Wir anerkennen, dass unsere Mitarbeiter im operativen Umfeld trotz ihrer guten Ausbildung, ihres Fachwissens, ihrer Erfahrung, ihrer Fähigkeiten und ihres guten Willens mit sehr schwierigen Situationen konfrontiert werden können. Situationen, die sie an die Grenzen ihres menschlichen Leistungsvermögens bringen und die, kombiniert mit ungewollten und unvorhersehbaren systemischen Einflüssen, unerswünschte Ergebnisse zur Folge haben können.

Zum Thema Spannungsfeld «Strafrecht – Luftrecht» meinte Marc Keusch, Leiter Safety und Risk Management beim BAZL, dass es bei allen anderen Verkehrsträgern, also Bahn, Strasse, Schiff, keine Strafrechtuntersuchungen wegen fahrlässiger Störung des Öffentlichen Verkehrs gebe. Nur aufgrund der guten Reportingkultur in der Aviatik sei ein so hohes Sicherheitsniveau erreicht worden.

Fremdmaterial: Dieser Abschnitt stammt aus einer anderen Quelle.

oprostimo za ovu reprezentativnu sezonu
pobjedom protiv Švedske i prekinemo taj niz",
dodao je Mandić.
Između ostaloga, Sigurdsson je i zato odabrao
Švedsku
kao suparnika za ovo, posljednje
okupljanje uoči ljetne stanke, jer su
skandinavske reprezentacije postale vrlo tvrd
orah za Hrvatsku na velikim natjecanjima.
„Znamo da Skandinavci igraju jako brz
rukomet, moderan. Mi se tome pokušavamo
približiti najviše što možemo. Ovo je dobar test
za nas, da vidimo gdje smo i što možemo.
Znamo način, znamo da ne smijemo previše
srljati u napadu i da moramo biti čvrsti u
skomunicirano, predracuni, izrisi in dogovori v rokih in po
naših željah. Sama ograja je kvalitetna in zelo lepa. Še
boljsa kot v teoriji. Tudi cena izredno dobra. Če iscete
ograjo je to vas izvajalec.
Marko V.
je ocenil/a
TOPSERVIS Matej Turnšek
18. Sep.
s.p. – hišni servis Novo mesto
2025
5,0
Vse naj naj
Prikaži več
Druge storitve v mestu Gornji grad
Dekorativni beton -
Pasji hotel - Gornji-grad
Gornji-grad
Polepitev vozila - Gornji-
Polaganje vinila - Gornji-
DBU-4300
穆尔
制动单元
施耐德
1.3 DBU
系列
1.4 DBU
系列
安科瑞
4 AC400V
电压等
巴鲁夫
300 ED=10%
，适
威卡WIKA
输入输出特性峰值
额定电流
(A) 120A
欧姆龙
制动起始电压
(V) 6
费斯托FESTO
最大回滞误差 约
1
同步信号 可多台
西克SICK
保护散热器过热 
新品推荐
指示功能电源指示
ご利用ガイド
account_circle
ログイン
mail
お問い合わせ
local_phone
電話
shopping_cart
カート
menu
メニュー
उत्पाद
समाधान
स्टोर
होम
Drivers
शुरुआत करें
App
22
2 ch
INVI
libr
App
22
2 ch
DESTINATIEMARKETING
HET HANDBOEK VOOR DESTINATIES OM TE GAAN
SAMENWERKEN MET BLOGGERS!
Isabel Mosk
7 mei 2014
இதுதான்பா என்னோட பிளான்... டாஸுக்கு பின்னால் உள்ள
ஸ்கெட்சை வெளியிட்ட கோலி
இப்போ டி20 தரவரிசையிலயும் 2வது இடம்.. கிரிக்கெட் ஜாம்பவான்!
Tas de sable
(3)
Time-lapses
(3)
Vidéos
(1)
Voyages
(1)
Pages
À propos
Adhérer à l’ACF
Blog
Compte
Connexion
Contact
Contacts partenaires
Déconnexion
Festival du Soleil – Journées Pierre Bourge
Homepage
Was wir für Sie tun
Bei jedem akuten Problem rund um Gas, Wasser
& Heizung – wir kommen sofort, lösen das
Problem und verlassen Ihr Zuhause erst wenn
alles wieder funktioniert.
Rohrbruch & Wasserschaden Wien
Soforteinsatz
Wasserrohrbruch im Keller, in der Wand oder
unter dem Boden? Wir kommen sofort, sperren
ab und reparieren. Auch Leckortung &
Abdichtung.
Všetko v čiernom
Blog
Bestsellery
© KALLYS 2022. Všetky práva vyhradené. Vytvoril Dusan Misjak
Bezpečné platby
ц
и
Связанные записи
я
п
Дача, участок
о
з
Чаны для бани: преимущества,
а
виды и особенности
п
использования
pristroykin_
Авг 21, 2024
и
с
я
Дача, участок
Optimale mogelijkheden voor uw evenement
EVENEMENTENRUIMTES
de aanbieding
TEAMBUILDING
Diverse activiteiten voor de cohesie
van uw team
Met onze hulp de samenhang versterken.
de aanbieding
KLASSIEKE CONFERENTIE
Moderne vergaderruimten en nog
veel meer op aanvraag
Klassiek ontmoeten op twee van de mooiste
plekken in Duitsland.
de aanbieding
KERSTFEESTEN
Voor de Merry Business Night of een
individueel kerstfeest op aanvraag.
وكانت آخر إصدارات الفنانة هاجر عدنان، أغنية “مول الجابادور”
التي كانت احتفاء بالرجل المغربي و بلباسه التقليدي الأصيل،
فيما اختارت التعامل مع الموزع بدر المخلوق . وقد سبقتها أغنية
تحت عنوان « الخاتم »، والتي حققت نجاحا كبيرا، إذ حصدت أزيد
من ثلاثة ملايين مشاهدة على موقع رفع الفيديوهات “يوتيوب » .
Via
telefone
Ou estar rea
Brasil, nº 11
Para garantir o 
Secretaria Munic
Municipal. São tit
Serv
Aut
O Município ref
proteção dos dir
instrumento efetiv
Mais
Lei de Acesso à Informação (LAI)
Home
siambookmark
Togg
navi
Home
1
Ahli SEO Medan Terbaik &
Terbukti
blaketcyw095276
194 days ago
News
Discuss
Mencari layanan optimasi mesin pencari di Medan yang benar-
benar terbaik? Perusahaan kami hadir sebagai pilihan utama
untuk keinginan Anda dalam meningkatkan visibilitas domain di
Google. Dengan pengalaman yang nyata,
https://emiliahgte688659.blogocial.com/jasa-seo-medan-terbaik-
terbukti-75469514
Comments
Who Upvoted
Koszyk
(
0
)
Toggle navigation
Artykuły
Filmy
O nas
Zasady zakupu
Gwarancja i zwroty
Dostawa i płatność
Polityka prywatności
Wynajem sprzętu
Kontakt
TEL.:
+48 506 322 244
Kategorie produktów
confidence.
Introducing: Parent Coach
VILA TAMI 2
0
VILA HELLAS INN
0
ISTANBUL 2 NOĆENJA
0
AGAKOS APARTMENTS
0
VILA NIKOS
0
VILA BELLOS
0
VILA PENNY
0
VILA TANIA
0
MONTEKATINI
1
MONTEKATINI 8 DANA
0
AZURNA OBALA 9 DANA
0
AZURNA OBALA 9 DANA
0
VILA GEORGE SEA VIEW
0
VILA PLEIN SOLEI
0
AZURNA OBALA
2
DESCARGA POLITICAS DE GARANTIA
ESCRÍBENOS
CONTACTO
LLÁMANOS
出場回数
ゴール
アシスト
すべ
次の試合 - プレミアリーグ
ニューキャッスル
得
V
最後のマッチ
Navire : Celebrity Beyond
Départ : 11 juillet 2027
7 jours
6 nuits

Vehement verteidigten Staatsanwalt Rolf Jäger, leitender Staatsanwalt, und Oliver Bertschy, Staatsanwalt Flughafen Zürich, die bekannten Urteile gegen Fluglotsen. Sie stützen sich dabei ausschliesslich auf die Gesetzgebung ab, anerkennen aber gleichzeitig, dass das Gesetz der Sicherheitskultur nicht entspricht und der Gesetzgeber eigentlich dies korrigieren müsste. Für Rechtsanwalt Philipp Bärtschi, Verteidiger der angeklagten Fluglotsen, wird mit den getroffenen Verurteilungen die Arbeit der Fluglotsen wenn nicht verunmöglicht so doch erschwert. In einem flammenden Plädoyer für seine Kollegen liegt für Mario Winiger, Flugverkehrsleiter im Tower Zürich, die Schuld nicht beim Menschen, sondern beim System. Unterstützung erhielt er vom ehemaligen und in Crew Resource Management spezialisierten Swissair-Captain Martin Wyler.

Fazit: Die Urteile gegen die Fluglotsen unterminieren die Sicherheitskultur. Meldungen, nicht Verurteilungen, bilden die Grundlage für eine vollständiges Sicherheitssystem. Ein Sicherheitsnetz interagiert mit den Menschen und verhindert Unfälle.